Las Vegas might be a town that reinvents itself every five years, but there’s a place for some of the castaway victims of those reinventions, and that place, the Neon Boneyard, is getting a makeover, too.
There’s now a shiny new park next to the collection of mostly worn and faded neon signs that populate the Boneyard.
And construction will start soon on a long-awaited visitors center that will allow the collection to be more accessible.
Officials dedicated the park and ceremonially broke ground on the new building Thursday morning.
"I’ve worked on this project for 20 years," said Nancy Deaner, head of Las Vegas’ Cultural Affairs Department. "It’s just proof that good projects, cultural projects, take time."
The $2 million, half-acre Neon Boneyard Park has a picnic area, historical plaques and storage for neon signs not on display. The park itself is fenced so it can be secured against would-be vandals and campers. Funds came from the Southern Nevada Public Lands Management Act, which sets aside money from federal land sales for parks and recreation projects.
The park sits next to Cashman Field at Las Vegas Boulevard and McWilliams Avenue, adjacent to where the former lobby of La Concha Motel is being turned into a visitors center. That project and the Boneyard are being overseen by the Neon Museum, a nonprofit group, and construction funding will come from donations and grants.

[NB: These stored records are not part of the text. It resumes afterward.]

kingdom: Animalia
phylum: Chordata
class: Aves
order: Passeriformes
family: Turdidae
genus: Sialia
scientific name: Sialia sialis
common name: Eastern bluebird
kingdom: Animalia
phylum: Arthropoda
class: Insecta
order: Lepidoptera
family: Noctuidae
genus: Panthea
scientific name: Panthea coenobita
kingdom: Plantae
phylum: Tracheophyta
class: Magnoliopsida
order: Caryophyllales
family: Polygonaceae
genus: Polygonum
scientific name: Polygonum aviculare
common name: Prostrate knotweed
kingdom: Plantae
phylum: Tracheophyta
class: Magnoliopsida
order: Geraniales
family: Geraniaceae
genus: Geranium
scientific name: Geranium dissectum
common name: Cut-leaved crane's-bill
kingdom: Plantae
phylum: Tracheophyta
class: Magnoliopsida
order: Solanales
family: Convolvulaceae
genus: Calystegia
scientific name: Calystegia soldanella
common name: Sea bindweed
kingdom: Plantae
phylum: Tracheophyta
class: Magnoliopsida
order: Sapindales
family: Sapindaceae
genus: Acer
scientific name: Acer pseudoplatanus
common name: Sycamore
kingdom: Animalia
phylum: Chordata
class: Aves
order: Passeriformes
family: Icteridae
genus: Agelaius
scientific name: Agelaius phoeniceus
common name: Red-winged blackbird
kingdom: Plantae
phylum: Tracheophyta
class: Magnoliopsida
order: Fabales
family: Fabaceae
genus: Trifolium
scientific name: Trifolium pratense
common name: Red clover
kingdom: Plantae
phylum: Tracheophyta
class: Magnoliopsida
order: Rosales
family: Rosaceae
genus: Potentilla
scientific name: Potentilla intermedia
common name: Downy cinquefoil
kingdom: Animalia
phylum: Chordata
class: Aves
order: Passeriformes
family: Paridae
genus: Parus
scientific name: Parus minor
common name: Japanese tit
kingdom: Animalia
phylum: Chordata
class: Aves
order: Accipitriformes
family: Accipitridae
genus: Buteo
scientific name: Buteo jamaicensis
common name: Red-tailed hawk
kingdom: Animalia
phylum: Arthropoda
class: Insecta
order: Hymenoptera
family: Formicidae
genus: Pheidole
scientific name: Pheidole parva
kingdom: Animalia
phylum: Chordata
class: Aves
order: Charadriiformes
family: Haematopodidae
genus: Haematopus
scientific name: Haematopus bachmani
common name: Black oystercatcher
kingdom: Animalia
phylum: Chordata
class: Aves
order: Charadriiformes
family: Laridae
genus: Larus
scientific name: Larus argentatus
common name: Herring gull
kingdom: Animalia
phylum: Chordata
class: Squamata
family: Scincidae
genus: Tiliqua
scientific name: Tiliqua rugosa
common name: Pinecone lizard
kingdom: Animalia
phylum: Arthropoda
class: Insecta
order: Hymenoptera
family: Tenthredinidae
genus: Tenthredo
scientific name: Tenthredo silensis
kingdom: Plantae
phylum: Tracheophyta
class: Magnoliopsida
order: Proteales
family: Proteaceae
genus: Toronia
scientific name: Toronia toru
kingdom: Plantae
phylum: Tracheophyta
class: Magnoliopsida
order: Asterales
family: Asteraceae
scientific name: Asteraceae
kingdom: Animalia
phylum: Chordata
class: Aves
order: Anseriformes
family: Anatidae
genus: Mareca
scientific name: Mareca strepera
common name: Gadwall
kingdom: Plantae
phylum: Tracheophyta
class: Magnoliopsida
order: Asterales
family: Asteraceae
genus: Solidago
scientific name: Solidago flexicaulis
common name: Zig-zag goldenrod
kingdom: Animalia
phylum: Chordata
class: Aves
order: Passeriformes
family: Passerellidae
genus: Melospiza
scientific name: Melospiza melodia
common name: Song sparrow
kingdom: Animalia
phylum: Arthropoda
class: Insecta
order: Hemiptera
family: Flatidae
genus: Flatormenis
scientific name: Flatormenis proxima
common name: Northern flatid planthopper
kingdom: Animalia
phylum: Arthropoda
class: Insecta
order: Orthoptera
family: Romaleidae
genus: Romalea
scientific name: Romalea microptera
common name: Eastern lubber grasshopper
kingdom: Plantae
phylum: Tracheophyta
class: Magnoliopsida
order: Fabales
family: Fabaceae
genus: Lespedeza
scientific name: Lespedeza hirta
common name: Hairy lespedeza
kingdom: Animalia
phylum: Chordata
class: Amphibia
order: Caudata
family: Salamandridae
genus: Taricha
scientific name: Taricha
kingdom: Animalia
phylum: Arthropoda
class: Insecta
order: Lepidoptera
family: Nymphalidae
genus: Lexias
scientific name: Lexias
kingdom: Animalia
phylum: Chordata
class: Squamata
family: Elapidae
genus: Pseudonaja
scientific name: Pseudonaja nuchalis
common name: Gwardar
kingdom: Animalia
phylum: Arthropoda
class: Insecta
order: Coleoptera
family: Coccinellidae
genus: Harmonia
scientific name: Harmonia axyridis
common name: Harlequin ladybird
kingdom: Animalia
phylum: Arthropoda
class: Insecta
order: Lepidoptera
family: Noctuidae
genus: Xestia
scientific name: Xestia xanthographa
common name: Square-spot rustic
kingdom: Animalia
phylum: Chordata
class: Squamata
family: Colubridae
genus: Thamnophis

"The Neon Boneyard, the Neon Museum, is all part of this new interest in what is old Las Vegas," said Bill Marion, chairman of the museum’s board. "It’s a real economic tool that the city is going to reap benefits from for many years."
Construction on the visitors center is scheduled to start in September and be complete by next May, he said. Then the attraction can be open for general admission.
Currently the Boneyard is open only to scheduled tours at $15 a person. Even without advertising, those tours are booked three weeks in advance right now, Marion said, and the Boneyard’s website gets 18,000 visitors a month.
The Neon Museum’s collection also includes refurbished signs on display at the Fremont Street Experience, on Fremont Street and along Las Vegas Boulevard.
Making the park and the visitors center a reality "seemed like it was never going to happen," Las Vegas Mayor Oscar Goodman said.
"And now we’re here," he said. "It just fits right into the jigsaw puzzle that we’ve created here downtown."
The Boneyard has an eclectic collection of signs from Las Vegas’ past — old casino signs from the likes of the Stardust, the Desert Inn and the Showboat as well as signs from other shuttered businesses and, looming large, a huge skull from the Treasure Island property. The signs are in various states of repair — some look fresh and well-maintained while others carry the wear of decades.
Las Vegas City Councilman Ricki Barlow, who represents the area that includes the Boneyard, said he remembers many of the signs from when they were still attached to casinos and illuminated.
"It’s a walk back in history for me," Barlow said. "For so long, this town was about implosion. I’m glad to see that now we’re about restoration."